**Exercise objective:** Leave out the pictures and repeat every record exactly.

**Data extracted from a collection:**
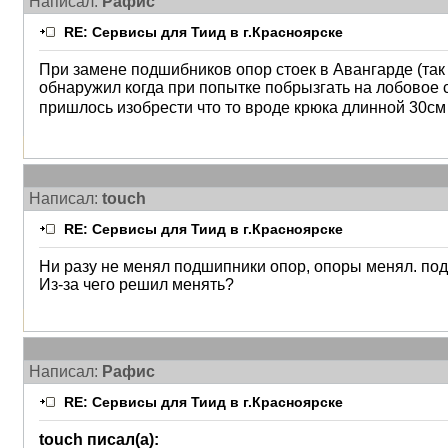
Написал:
Рафис
RE: Сервисы для Тиид в г.Красноярске
При замене подшибников опор стоек в Авангарде (так 
обнаружил когда при попытке побрызгать на лобовое с
пришлось изобрести что то вроде крюка длинной 30см 
Написал:
touch
RE: Сервисы для Тиид в г.Красноярске
Ни разу не менял подшипники опор, опоры менял. под
Из-за чего решил менять?
Написал:
Рафис
RE: Сервисы для Тиид в г.Красноярске
touch писал(а):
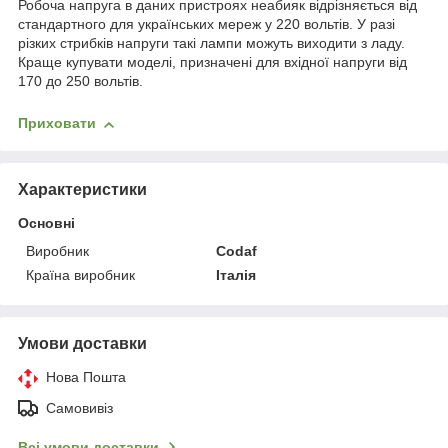
Робоча напруга в даних пристроях неабияк відрізняється від
стандартного для українських мереж у 220 вольтів. У разі
різких стрибків напруги такі лампи можуть виходити з ладу.
Краще купувати моделі, призначені для вхідної напруги від
170 до 250 вольтів.
Приховати
Характеристики
Основні
Виробник
Codaf
Країна виробник
Італія
Умови доставки
Нова Пошта
Самовивіз
Всі умови доставки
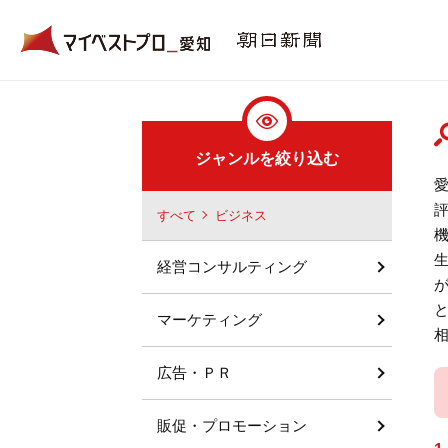
ジャンルを絞り込む
すべて
ビジネス
経営コンサルティング
マーケティング
広告・ＰＲ
販促・プロモーション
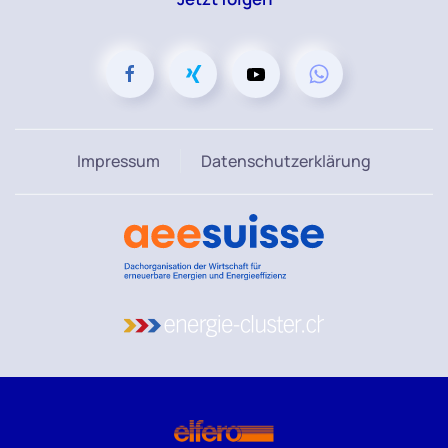
Impressum
Datenschutzerklärung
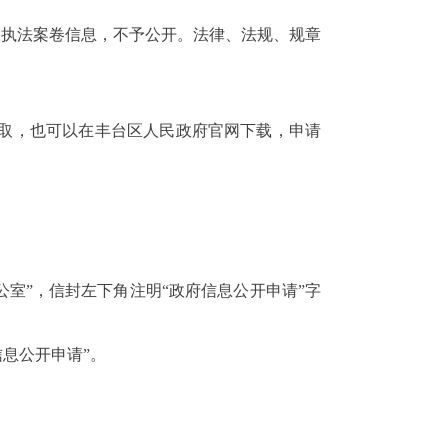
政执法案卷信息，不予公开。法律、法规、规章
取，也可以在丰台区人民政府官网下载，申请
室”，信封左下角注明“政府信息公开申请”字
信息公开申请”。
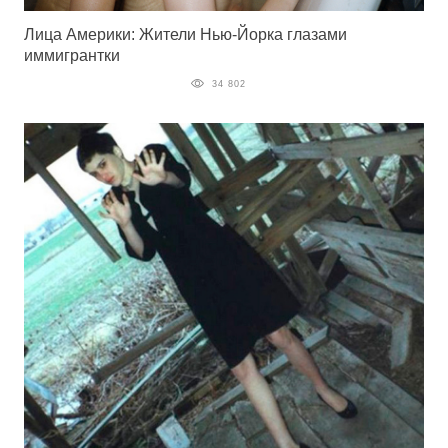
Лица Америки: Жители Нью-Йорка глазами
иммигрантки
34 802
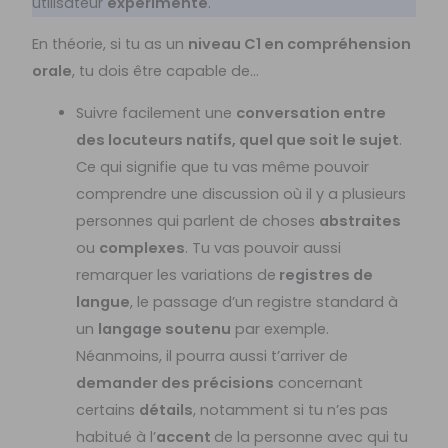
utilisateur
expérimenté
.
En théorie, si tu as un
niveau C1 en compréhension
orale
, tu dois être capable de…
Suivre facilement une
conversation entre
des locuteurs natifs, quel que soit le sujet
.
Ce qui signifie que tu vas même pouvoir
comprendre une discussion où il y a plusieurs
personnes qui parlent de choses
abstraites
ou
complexes
. Tu vas pouvoir aussi
remarquer les variations de
registres de
langue
, le passage d’un registre standard à
un
langage soutenu
par exemple.
Néanmoins, il pourra aussi t’arriver de
demander des précisions
concernant
certains
détails
, notamment si tu n’es pas
habitué à l’
accent
de la personne avec qui tu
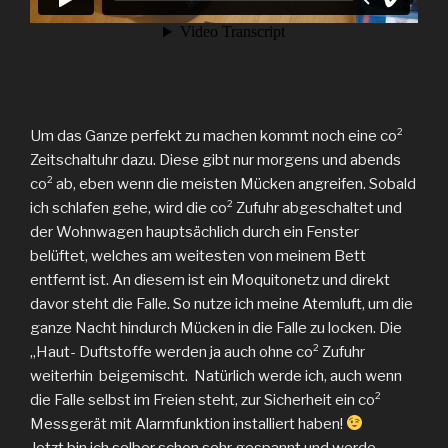
Um das Ganze perfekt zu machen kommt noch eine co²
Zeitschaltuhr dazu. Diese gibt nur morgens und abends
co² ab, eben wenn die meisten Mücken angreifen. Sobald
ich schlafen gehe, wird die co² Zufuhr abgeschaltet und
der Wohnwagen hauptsächlich durch ein Fenster
belüftet, welches am weitesten von meinem Bett
entfernt ist. An diesem ist ein Moquitonetz und direkt
davor steht die Falle. So nutze ich meine Atemluft, um die
ganze Nacht hindurch Mücken in die Falle zu locken. Die
„Haut- Duftstoffe werden ja auch ohne co² Zufuhr
weiterhin beigemischt. Natürlich werde ich, auch wenn
die Falle selbst im Freien steht, zur Sicherheit ein co²
Messgerät mit Alarmfunktion installiert haben!
Jetzt bin ich selber schon sehr gespannt und werde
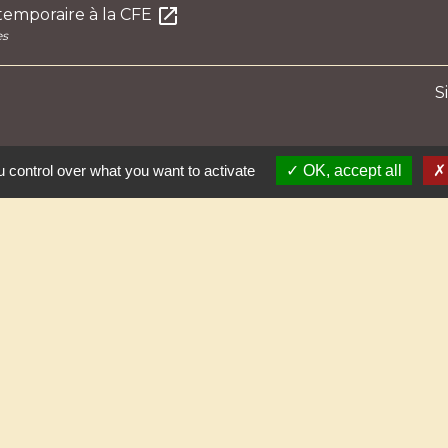
open_in_new
 temporaire à la CFE
es
S
 control over what you want to activate
OK, accept all
Liens ut
Préfecture de 
Conseil Région
Conseil Départe
Communauté de
Office de Touri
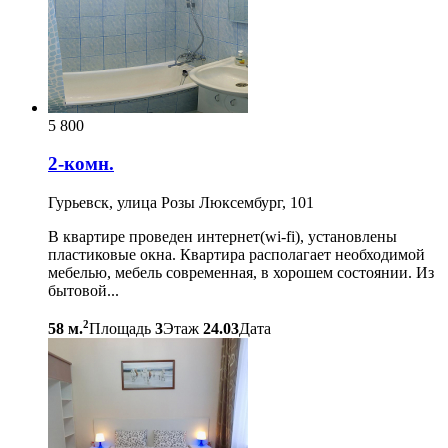
5 800
2-комн.
Гурьевск, улица Розы Люксембург, 101
В квартире проведен интернет(wi-fi), установлены
пластиковые окна. Квартира располагает необходимой
мебелью, мебель современная, в хорошем состоянии. Из
бытовой...
2
58 м.
Площадь
3
Этаж
24.03
Дата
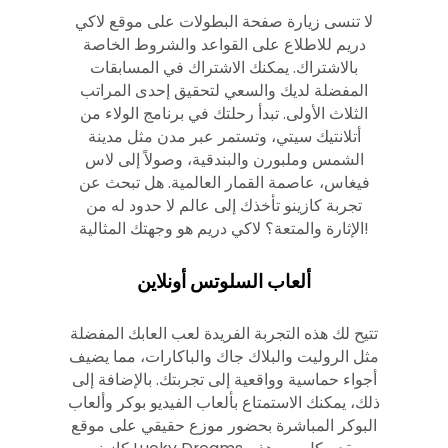
لا تنسى زيارة صفحة البطولات على موقع لاكي
دريم للاطلاع على القواعد والشروط الخاصة
بالاشتراك. يمكنك الاشتراك في المسابقات
المفضلة لديك والسعي لتحقيق إحدى المراتب
الثلاث الأولى. تبدأ رحلتك في برنامج الولاء من
أتلانتيك سيتي، وتستمر عبر مدن مثل مدينة
الشمس وملبورن والبندقية، وصولاً إلى لاس
فيغاس، عاصمة القمار العالمية. هل تبحث عن
تجربة كازينو تأخذك إلى عالم لا حدود له من
الإثارة والمتعة؟ لاكي دريم هو وجهتك المثالية!
ألعاب السلوتس أونلاين
تتيح لك هذه التجربة الفريدة لعب العابك المفضلة
مثل الروليت والبلاك جاك والباكارات، مما يضيف
أجواء حماسية وواقعية إلى تجربتك. بالإضافة إلى
ذلك، يمكنك الاستمتاع بألعاب الفيديو بوكر وألعاب
البوكر المباشرة بحضور موزع حقيقي على موقع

**Response to this exercise:**
Написал:
Рафис
RE: Сервисы для Тиид в г.Красноярске
При замене подшибников опор стоек в Авангарде (так 
обнаружил когда при попытке побрызгать на лобовое с
пришлось изобрести что то вроде крюка длинной 30см 
Написал:
touch
RE: Сервисы для Тиид в г.Красноярске
Ни разу не менял подшипники опор, опоры менял. под
Из-за чего решил менять?
Написал:
Рафис
RE: Сервисы для Тиид в г.Красноярске
touch писал(а):
Робоча напруга в даних пристроях неабияк відрізняється від
стандартного для українських мереж у 220 вольтів. У разі
різких стрибків напруги такі лампи можуть виходити з ладу.
Краще купувати моделі, призначені для вхідної напруги від
170 до 250 вольтів.
Приховати
Характеристики
Основні
Виробник
Codaf
Країна виробник
Італія
Умови доставки
Нова Пошта
Самовивіз
Всі умови доставки
ジャンルを絞り込む
すべて
ビジネス
経営コンサルティング
マーケティング
広告・ＰＲ
販促・プロモーション
Impressum
Datenschutzerklärung
政执法案卷信息，不予公开。法律、法规、规章
取，也可以在丰台区人民政府官网下载，申请
室”，信封左下角注明“政府信息公开申请”字
信息公开申请”。
Лица Америки: Жители Нью-Йорка глазами
иммигрантки
34 802
utilisateur
expérimenté
.
En théorie, si tu as un
niveau C1 en compréhension
orale
, tu dois être capable de…
Suivre facilement une
conversation entre
des locuteurs natifs, quel que soit le sujet
.
Ce qui signifie que tu vas même pouvoir
comprendre une discussion où il y a plusieurs
personnes qui parlent de choses
abstraites
ou
complexes
. Tu vas pouvoir aussi
remarquer les variations de
registres de
langue
, le passage d’un registre standard à
un
langage soutenu
par exemple.
Néanmoins, il pourra aussi t’arriver de
demander des précisions
concernant
certains
détails
, notamment si tu n’es pas
habitué à l’
accent
de la personne avec qui tu
Um das Ganze perfekt zu machen kommt noch eine co²
Zeitschaltuhr dazu. Diese gibt nur morgens und abends
co² ab, eben wenn die meisten Mücken angreifen. Sobald
ich schlafen gehe, wird die co² Zufuhr abgeschaltet und
der Wohnwagen hauptsächlich durch ein Fenster
belüftet, welches am weitesten von meinem Bett
entfernt ist. An diesem ist ein Moquitonetz und direkt
davor steht die Falle. So nutze ich meine Atemluft, um die
ganze Nacht hindurch Mücken in die Falle zu locken. Die
„Haut- Duftstoffe werden ja auch ohne co² Zufuhr
weiterhin beigemischt. Natürlich werde ich, auch wenn
die Falle selbst im Freien steht, zur Sicherheit ein co²
Messgerät mit Alarmfunktion installiert haben!
Jetzt bin ich selber schon sehr gespannt und werde
open_in_new
 temporaire à la CFE
es
S
 control over what you want to activate
OK, accept all
Liens ut
Préfecture de 
Conseil Région
Conseil Départe
Communauté de
Office de Touri
5 800
2-комн.
Гурьевск, улица Розы Люксембург, 101
В квартире проведен интернет(wi-fi), установлены
пластиковые окна. Квартира располагает необходимой
мебелью, мебель современная, в хорошем состоянии. Из
бытовой...
2
58 м.
Площадь
3
Этаж
24.03
Дата
لا تنسى زيارة صفحة البطولات على موقع لاكي
دريم للاطلاع على القواعد والشروط الخاصة
بالاشتراك. يمكنك الاشتراك في المسابقات
المفضلة لديك والسعي لتحقيق إحدى المراتب
الثلاث الأولى. تبدأ رحلتك في برنامج الولاء من
أتلانتيك سيتي، وتستمر عبر مدن مثل مدينة
الشمس وملبورن والبندقية، وصولاً إلى لاس
فيغاس، عاصمة القمار العالمية. هل تبحث عن
تجربة كازينو تأخذك إلى عالم لا حدود له من
الإثارة والمتعة؟ لاكي دريم هو وجهتك المثالية!
ألعاب السلوتس أونلاين
تتيح لك هذه التجربة الفريدة لعب العابك المفضلة
مثل الروليت والبلاك جاك والباكارات، مما يضيف
أجواء حماسية وواقعية إلى تجربتك. بالإضافة إلى
ذلك، يمكنك الاستمتاع بألعاب الفيديو بوكر وألعاب
البوكر المباشرة بحضور موزع حقيقي على موقع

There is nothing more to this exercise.